Much more could be said about this, but it is essential, as a company establishes its QMS, to identify processes and determine the documented quality manual and related procedures. The system must be clear on where the company's responsibility starts and stops with respect to regulatory requirements.

Issue 6: permissible exclusions
ISO 9001:2000 makes provision for "permissible exclusions" that are limited to activities in product realization (clause 7). ISO 13485:2003 makes provision for "permissible exclusions," but these are limited to design controls if appropriately justified and documented. The reason for this is that the regulations permit this exclusion in certain circumstances, typically in the case of the lowest-risk devices. Japan, the European Union, Canada and the United States all employ a similar concept, based on the device risk and class. The regulations do not tell a company what types of products are applicable, or what is applicable to the medical device manufacturer's business. So the writers of ISO 13485:2003, in subclause 1.2, "Application," say, "If any requirement(s) in clause 7… are not applicable…." Further, in subclause 4.2.2a, the standard says that the "quality manual… includes… details of and justification for any… nonapplication." Many companies have not gone completely through product realization to make this distinction clear. The documentation must show whether the company is responsible for regulatory requirements (subclause 7.2.1), cleanliness of product (7.5.1.2.1), installation (7.5.1.2.2), serv-icing (7.5.1.2.3), sterile medical devices (7.5.1.3), particular requirements for implantables (7.5.3.2.2) and customer property (7.5.4). These are examples of potential areas of nonapplication that many companies miss.
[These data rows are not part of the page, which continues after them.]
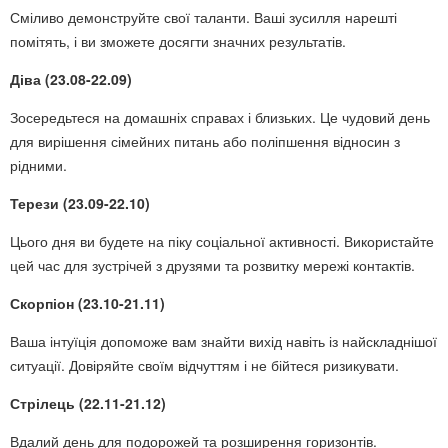
Сміливо демонструйте свої таланти. Ваші зусилля нарешті
помітять, і ви зможете досягти значних результатів.
Діва (23.08-22.09)
Зосередьтеся на домашніх справах і близьких. Це чудовий день
для вирішення сімейних питань або поліпшення відносин з
рідними.
Терези (23.09-22.10)
Цього дня ви будете на піку соціальної активності. Використайте
цей час для зустрічей з друзями та розвитку мережі контактів.
Скорпіон (23.10-21.11)
Ваша інтуїція допоможе вам знайти вихід навіть із найскладнішої
ситуації. Довіряйте своїм відчуттям і не бійтеся ризикувати.
Стрілець (22.11-21.12)
Вдалий день для подорожей та розширення горизонтів.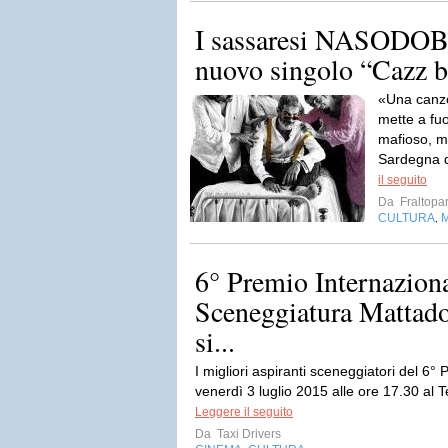
I sassaresi NASODOB
nuovo singolo “Cazz 
«Una canzo
mette a fuoc
mafioso, mi
Sardegna de
il seguito
Da
Fraltopar
CULTURA
,
6° Premio Internaziona
Sceneggiatura Mattado
si...
I migliori aspiranti sceneggiatori del 6°
venerdì 3 luglio 2015 alle ore 17.30 al Te
Leggere il seguito
Da
Taxi Drivers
Remember, the scope of the QMS must be clear, and that concept includes addressing design controls (unless there is a permissible exclusion) and all areas of nonapplication. The writers of the standard wanted the QMS to be complete to clearly describe what the company does and does not do.

Issue 7: using ISO/TR 14969
ISO/TR 14969:2004, "Guidance on the application of ISO 13485 and ISO 13488," is an excellent guidance document for medical device manufacturers. The word "risk" appears at least 51 times and makes it clear that the writers of the standard are concerned with device safety when risk is considered and managed. The document also provides a superb background for how to structure organizational thinking where risks might occur "throughout product realization," which is a requirement in subclause 7.1 and a concept with which many manufacturers struggle. Consider, for example, a contract manufacturer who makes a product to specification, does not do design control and has adequately justified it as a permissible exclusion. The company still must clearly and carefully consider all product realization, e.g., customer-related processes, planning, purchasing, inspection, supplier controls, production controls, software controls and calibration controls, to mention a few. The consideration must include risk management. This is one of the biggest areas for specific growth in the medical device industry. There is also some excellent guidance in ISO/TR 14969 on interpreting "lifetime of medical device" records control, environmental controls and label controls.

About the author
Tom Kahrmann is the senior medical device manager for BSI Management Systems on the Medical Devices Directive and EN 60601 for electro-medical qualifications. He authored BSI's course for CE marking for MDD. Kahrmann has expertise in global quality management systems, yield improvement and manufacturing cost control for high-volume operations. He is a registered lead auditor for electronics, active and implantable medical devices, TL 9000 and IRCA, as well as an ANAB lead auditor.